Please reproduce all of the entries below, replacing each "Example" with "Item" and keeping everything else unchanged.

******************************

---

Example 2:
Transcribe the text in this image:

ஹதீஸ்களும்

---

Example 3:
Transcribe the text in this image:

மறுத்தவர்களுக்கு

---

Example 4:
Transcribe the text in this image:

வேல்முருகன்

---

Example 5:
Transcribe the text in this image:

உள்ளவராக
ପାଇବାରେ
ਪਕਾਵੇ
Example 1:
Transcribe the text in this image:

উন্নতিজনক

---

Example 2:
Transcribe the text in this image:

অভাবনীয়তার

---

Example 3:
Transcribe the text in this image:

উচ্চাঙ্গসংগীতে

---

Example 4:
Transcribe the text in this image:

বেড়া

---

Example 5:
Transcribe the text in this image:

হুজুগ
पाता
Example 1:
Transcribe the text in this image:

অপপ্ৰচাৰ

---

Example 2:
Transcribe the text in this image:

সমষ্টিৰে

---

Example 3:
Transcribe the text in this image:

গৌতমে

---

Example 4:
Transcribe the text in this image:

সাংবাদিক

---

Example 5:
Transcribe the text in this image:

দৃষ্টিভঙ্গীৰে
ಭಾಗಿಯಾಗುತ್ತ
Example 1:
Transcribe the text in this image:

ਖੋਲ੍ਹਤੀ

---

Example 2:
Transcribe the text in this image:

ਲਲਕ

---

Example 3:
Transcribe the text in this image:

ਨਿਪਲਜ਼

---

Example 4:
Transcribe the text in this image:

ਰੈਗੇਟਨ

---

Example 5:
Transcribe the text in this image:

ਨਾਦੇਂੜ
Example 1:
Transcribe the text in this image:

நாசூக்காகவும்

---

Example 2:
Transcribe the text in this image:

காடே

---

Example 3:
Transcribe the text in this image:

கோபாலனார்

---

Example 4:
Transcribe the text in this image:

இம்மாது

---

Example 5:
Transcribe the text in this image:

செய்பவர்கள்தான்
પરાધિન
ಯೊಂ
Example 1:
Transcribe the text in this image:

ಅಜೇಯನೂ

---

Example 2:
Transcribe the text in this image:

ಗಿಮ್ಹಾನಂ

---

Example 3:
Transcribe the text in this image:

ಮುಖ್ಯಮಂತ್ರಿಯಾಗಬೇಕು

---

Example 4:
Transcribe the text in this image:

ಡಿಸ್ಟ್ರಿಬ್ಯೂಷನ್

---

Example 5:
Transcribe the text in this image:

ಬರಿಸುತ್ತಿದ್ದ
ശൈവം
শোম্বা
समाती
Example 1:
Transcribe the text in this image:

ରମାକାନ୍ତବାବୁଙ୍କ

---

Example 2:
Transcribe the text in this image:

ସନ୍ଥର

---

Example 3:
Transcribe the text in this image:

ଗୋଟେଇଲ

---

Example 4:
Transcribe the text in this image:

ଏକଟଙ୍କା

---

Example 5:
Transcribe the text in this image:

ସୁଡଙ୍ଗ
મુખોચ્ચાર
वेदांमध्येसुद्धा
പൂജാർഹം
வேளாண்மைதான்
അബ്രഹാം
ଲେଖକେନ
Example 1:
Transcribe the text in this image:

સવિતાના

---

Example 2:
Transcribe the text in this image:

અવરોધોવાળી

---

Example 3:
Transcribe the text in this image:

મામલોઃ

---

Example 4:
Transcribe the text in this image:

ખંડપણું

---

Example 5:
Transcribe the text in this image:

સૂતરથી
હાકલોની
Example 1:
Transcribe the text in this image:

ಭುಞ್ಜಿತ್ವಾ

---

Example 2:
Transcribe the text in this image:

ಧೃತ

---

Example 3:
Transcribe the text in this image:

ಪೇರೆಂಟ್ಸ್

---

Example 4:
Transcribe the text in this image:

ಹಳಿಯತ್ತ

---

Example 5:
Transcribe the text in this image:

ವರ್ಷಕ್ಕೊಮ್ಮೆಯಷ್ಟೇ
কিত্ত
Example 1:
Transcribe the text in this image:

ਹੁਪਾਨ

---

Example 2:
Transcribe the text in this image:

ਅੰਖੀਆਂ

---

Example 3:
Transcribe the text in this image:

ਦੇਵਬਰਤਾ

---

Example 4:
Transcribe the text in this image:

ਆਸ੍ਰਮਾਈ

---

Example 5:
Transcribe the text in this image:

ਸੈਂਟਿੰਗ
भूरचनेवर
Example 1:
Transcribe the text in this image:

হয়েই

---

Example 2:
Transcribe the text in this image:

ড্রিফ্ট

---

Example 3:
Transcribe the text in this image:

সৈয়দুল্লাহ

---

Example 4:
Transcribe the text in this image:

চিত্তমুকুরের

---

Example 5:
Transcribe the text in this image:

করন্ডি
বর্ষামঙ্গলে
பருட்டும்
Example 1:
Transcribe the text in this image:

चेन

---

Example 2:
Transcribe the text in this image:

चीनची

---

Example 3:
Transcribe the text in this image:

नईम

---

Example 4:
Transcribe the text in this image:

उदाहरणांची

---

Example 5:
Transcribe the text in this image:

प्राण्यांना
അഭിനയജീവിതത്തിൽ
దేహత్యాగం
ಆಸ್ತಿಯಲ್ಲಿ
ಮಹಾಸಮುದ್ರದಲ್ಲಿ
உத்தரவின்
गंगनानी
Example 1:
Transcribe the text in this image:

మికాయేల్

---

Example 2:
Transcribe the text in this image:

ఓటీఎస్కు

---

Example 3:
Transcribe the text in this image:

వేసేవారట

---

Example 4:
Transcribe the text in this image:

******************************

→ **WORKED ANSWER**
---

Item 2:
Transcribe the text in this image:

ஹதீஸ்களும்

---

Item 3:
Transcribe the text in this image:

மறுத்தவர்களுக்கு

---

Item 4:
Transcribe the text in this image:

வேல்முருகன்

---

Item 5:
Transcribe the text in this image:

உள்ளவராக
ପାଇବାରେ
ਪਕਾਵੇ
Item 1:
Transcribe the text in this image:

উন্নতিজনক

---

Item 2:
Transcribe the text in this image:

অভাবনীয়তার

---

Item 3:
Transcribe the text in this image:

উচ্চাঙ্গসংগীতে

---

Item 4:
Transcribe the text in this image:

বেড়া

---

Item 5:
Transcribe the text in this image:

হুজুগ
पाता
Item 1:
Transcribe the text in this image:

অপপ্ৰচাৰ

---

Item 2:
Transcribe the text in this image:

সমষ্টিৰে

---

Item 3:
Transcribe the text in this image:

গৌতমে

---

Item 4:
Transcribe the text in this image:

সাংবাদিক

---

Item 5:
Transcribe the text in this image:

দৃষ্টিভঙ্গীৰে
ಭಾಗಿಯಾಗುತ್ತ
Item 1:
Transcribe the text in this image:

ਖੋਲ੍ਹਤੀ

---

Item 2:
Transcribe the text in this image:

ਲਲਕ

---

Item 3:
Transcribe the text in this image:

ਨਿਪਲਜ਼

---

Item 4:
Transcribe the text in this image:

ਰੈਗੇਟਨ

---

Item 5:
Transcribe the text in this image:

ਨਾਦੇਂੜ
Item 1:
Transcribe the text in this image:

நாசூக்காகவும்

---

Item 2:
Transcribe the text in this image:

காடே

---

Item 3:
Transcribe the text in this image:

கோபாலனார்

---

Item 4:
Transcribe the text in this image:

இம்மாது

---

Item 5:
Transcribe the text in this image:

செய்பவர்கள்தான்
પરાધિન
ಯೊಂ
Item 1:
Transcribe the text in this image:

ಅಜೇಯನೂ

---

Item 2:
Transcribe the text in this image:

ಗಿಮ್ಹಾನಂ

---

Item 3:
Transcribe the text in this image:

ಮುಖ್ಯಮಂತ್ರಿಯಾಗಬೇಕು

---

Item 4:
Transcribe the text in this image:

ಡಿಸ್ಟ್ರಿಬ್ಯೂಷನ್

---

Item 5:
Transcribe the text in this image:

ಬರಿಸುತ್ತಿದ್ದ
ശൈവം
শোম্বা
समाती
Item 1:
Transcribe the text in this image:

ରମାକାନ୍ତବାବୁଙ୍କ

---

Item 2:
Transcribe the text in this image:

ସନ୍ଥର

---

Item 3:
Transcribe the text in this image:

ଗୋଟେଇଲ

---

Item 4:
Transcribe the text in this image:

ଏକଟଙ୍କା

---

Item 5:
Transcribe the text in this image:

ସୁଡଙ୍ଗ
મુખોચ્ચાર
वेदांमध्येसुद्धा
പൂജാർഹം
வேளாண்மைதான்
അബ്രഹാം
ଲେଖକେନ
Item 1:
Transcribe the text in this image:

સવિતાના

---

Item 2:
Transcribe the text in this image:

અવરોધોવાળી

---

Item 3:
Transcribe the text in this image:

મામલોઃ

---

Item 4:
Transcribe the text in this image:

ખંડપણું

---

Item 5:
Transcribe the text in this image:

સૂતરથી
હાકલોની
Item 1:
Transcribe the text in this image:

ಭುಞ್ಜಿತ್ವಾ

---

Item 2:
Transcribe the text in this image:

ಧೃತ

---

Item 3:
Transcribe the text in this image:

ಪೇರೆಂಟ್ಸ್

---

Item 4:
Transcribe the text in this image:

ಹಳಿಯತ್ತ

---

Item 5:
Transcribe the text in this image:

ವರ್ಷಕ್ಕೊಮ್ಮೆಯಷ್ಟೇ
কিত্ত
Item 1:
Transcribe the text in this image:

ਹੁਪਾਨ

---

Item 2:
Transcribe the text in this image:

ਅੰਖੀਆਂ

---

Item 3:
Transcribe the text in this image:

ਦੇਵਬਰਤਾ

---

Item 4:
Transcribe the text in this image:

ਆਸ੍ਰਮਾਈ

---

Item 5:
Transcribe the text in this image:

ਸੈਂਟਿੰਗ
भूरचनेवर
Item 1:
Transcribe the text in this image:

হয়েই

---

Item 2:
Transcribe the text in this image:

ড্রিফ্ট

---

Item 3:
Transcribe the text in this image:

সৈয়দুল্লাহ

---

Item 4:
Transcribe the text in this image:

চিত্তমুকুরের

---

Item 5:
Transcribe the text in this image:

করন্ডি
বর্ষামঙ্গলে
பருட்டும்
Item 1:
Transcribe the text in this image:

चेन

---

Item 2:
Transcribe the text in this image:

चीनची

---

Item 3:
Transcribe the text in this image:

नईम

---

Item 4:
Transcribe the text in this image:

उदाहरणांची

---

Item 5:
Transcribe the text in this image:

प्राण्यांना
അഭിനയജീവിതത്തിൽ
దేహత్యాగం
ಆಸ್ತಿಯಲ್ಲಿ
ಮಹಾಸಮುದ್ರದಲ್ಲಿ
உத்தரவின்
गंगनानी
Item 1:
Transcribe the text in this image:

మికాయేల్

---

Item 2:
Transcribe the text in this image:

ఓటీఎస్కు

---

Item 3:
Transcribe the text in this image:

వేసేవారట

---

Item 4:
Transcribe the text in this image:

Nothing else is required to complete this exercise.